SUPPLIED RECORDS:

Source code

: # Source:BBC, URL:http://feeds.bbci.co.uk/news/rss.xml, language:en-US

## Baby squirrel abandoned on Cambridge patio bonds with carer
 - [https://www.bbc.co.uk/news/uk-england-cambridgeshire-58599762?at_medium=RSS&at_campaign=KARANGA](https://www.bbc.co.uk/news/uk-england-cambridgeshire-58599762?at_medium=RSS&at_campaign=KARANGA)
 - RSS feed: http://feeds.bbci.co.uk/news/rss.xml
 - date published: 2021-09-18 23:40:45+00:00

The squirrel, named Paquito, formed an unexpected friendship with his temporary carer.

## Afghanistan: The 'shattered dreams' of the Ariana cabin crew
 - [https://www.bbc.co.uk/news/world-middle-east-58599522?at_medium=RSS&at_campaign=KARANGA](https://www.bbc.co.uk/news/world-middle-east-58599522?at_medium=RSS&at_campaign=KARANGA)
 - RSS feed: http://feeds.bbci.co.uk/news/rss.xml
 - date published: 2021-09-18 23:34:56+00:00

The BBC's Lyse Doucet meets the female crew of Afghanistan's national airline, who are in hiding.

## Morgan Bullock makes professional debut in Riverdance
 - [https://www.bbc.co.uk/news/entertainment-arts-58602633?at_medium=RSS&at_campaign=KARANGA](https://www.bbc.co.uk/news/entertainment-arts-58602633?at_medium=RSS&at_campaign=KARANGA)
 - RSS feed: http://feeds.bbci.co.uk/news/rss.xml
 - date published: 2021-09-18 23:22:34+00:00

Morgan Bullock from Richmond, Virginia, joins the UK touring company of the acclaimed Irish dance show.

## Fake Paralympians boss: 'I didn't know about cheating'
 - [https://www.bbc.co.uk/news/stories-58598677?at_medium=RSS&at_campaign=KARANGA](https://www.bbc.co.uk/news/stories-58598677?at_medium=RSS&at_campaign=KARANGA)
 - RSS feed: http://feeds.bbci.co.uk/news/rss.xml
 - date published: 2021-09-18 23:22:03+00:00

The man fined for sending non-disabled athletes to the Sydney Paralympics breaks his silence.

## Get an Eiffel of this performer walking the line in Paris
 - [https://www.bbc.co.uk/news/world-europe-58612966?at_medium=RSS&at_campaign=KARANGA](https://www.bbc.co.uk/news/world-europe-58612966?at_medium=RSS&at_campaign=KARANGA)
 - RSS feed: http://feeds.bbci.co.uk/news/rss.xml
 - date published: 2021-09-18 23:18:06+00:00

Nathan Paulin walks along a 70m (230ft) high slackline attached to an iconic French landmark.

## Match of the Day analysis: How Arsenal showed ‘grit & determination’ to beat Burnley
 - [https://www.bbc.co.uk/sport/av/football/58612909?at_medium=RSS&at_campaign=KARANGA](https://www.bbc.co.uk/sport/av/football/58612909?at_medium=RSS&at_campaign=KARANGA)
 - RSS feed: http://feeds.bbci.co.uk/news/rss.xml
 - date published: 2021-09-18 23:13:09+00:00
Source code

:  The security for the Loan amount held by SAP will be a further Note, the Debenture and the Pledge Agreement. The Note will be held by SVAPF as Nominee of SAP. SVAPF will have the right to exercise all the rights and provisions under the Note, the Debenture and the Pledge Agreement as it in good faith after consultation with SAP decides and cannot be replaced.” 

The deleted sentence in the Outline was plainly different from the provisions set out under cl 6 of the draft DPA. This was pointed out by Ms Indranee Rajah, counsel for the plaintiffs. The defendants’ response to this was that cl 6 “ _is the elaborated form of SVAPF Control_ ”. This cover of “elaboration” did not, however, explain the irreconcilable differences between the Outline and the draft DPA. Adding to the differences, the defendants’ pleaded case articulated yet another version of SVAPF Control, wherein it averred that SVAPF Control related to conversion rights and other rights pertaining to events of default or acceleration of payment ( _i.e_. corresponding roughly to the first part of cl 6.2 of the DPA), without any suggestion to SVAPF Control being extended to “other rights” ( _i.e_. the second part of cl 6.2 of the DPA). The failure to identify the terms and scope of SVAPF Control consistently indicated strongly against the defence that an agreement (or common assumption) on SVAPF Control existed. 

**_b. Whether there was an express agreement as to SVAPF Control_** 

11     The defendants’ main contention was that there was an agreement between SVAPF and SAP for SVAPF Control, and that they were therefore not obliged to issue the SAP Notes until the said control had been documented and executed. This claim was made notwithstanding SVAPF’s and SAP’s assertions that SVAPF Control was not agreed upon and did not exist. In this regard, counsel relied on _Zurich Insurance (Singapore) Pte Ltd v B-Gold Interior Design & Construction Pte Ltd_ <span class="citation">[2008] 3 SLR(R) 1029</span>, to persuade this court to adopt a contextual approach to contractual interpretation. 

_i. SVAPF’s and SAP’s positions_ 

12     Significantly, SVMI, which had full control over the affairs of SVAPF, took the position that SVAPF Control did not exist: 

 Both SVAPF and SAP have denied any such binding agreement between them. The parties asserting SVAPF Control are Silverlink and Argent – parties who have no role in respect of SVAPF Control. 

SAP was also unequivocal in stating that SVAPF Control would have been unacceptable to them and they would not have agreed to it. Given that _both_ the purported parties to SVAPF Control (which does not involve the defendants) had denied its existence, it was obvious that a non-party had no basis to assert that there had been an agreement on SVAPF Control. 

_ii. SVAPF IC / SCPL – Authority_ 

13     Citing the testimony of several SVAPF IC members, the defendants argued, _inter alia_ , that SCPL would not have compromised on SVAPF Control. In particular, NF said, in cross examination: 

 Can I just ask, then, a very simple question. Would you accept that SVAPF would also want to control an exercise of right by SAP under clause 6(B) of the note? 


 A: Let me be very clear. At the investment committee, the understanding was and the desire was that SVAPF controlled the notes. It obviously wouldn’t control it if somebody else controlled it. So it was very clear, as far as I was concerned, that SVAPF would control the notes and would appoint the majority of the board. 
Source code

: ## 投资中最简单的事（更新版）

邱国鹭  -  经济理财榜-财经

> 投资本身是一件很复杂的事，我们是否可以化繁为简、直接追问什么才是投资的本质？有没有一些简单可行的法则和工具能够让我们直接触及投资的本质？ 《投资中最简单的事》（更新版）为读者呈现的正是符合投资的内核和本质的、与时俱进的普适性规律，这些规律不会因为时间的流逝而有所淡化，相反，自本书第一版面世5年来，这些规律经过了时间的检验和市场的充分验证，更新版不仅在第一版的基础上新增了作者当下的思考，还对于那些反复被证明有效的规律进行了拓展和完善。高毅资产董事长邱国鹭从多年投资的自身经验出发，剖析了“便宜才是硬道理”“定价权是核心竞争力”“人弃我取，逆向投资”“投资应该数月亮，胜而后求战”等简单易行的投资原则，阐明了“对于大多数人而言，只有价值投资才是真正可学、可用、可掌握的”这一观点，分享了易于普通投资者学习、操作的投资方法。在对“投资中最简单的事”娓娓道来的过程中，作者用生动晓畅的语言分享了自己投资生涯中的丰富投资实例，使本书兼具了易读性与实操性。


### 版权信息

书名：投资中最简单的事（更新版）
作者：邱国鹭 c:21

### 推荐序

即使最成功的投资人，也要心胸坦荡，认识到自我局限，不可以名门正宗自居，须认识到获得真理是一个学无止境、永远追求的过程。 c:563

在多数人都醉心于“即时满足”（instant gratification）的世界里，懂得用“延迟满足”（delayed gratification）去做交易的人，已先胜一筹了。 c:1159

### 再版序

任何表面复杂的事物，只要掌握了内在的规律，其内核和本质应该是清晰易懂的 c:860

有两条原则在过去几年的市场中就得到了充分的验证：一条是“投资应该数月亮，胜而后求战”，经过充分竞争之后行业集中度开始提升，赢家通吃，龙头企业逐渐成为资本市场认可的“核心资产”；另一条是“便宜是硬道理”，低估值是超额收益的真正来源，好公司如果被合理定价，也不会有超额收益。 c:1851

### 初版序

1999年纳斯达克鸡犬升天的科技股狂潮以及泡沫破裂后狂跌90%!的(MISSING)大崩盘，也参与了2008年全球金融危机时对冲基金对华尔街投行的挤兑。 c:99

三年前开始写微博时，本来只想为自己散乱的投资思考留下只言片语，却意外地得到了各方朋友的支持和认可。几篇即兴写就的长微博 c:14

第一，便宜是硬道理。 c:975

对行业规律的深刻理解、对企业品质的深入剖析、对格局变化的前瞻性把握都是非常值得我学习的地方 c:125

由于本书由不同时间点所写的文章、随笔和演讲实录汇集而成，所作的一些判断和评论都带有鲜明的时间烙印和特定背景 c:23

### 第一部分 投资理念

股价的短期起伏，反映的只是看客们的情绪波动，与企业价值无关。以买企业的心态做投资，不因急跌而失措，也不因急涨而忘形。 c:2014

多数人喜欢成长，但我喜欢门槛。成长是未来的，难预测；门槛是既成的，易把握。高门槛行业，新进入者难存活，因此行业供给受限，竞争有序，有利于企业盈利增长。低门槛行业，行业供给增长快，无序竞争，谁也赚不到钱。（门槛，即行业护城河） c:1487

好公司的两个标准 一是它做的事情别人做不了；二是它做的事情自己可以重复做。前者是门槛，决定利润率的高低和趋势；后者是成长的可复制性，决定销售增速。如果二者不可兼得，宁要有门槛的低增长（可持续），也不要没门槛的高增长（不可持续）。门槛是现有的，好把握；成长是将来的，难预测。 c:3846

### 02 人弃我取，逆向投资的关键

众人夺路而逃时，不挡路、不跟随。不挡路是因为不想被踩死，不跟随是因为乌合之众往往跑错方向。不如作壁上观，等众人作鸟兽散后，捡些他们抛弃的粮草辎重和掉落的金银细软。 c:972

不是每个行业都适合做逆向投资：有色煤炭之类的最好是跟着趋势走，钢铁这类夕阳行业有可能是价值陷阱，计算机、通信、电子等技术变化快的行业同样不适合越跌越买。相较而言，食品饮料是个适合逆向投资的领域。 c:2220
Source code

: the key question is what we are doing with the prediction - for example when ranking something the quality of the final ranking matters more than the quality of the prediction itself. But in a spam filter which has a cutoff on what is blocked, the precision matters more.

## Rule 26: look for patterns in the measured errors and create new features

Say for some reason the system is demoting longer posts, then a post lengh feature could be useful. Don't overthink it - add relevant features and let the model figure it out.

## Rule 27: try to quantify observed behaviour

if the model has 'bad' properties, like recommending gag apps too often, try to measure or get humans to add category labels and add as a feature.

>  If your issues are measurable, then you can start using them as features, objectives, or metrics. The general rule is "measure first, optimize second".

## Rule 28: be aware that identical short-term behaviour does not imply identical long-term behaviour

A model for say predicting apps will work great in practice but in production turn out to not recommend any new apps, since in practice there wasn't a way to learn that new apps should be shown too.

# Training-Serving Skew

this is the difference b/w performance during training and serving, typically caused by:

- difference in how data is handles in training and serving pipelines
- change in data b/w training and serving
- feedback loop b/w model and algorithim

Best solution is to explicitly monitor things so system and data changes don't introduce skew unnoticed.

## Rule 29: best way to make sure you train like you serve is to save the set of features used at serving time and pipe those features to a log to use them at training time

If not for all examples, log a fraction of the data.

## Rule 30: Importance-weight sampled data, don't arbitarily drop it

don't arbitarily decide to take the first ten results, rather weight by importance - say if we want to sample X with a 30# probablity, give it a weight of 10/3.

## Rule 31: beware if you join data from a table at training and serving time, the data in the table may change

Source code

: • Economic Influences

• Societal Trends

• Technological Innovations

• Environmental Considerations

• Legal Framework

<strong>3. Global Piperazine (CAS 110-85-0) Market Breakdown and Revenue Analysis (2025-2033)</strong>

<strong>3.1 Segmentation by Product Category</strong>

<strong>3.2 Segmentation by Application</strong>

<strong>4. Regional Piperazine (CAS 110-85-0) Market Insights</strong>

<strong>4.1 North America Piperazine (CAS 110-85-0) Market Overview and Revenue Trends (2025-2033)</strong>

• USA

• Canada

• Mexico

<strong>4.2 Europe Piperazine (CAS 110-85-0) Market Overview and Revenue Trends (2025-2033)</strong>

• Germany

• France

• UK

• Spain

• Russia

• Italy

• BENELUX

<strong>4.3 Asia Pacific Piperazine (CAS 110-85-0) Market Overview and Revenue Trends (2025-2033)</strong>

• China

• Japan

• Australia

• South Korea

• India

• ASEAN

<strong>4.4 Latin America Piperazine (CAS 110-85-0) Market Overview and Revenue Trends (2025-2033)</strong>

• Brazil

PROBLEM STATEMENT: Check each line of the entries for the string "Segmentation". Copy the lines that have it.

RESPONSE BOX:
<strong>3.1 Segmentation by Product Category</strong>
<strong>3.2 Segmentation by Application</strong>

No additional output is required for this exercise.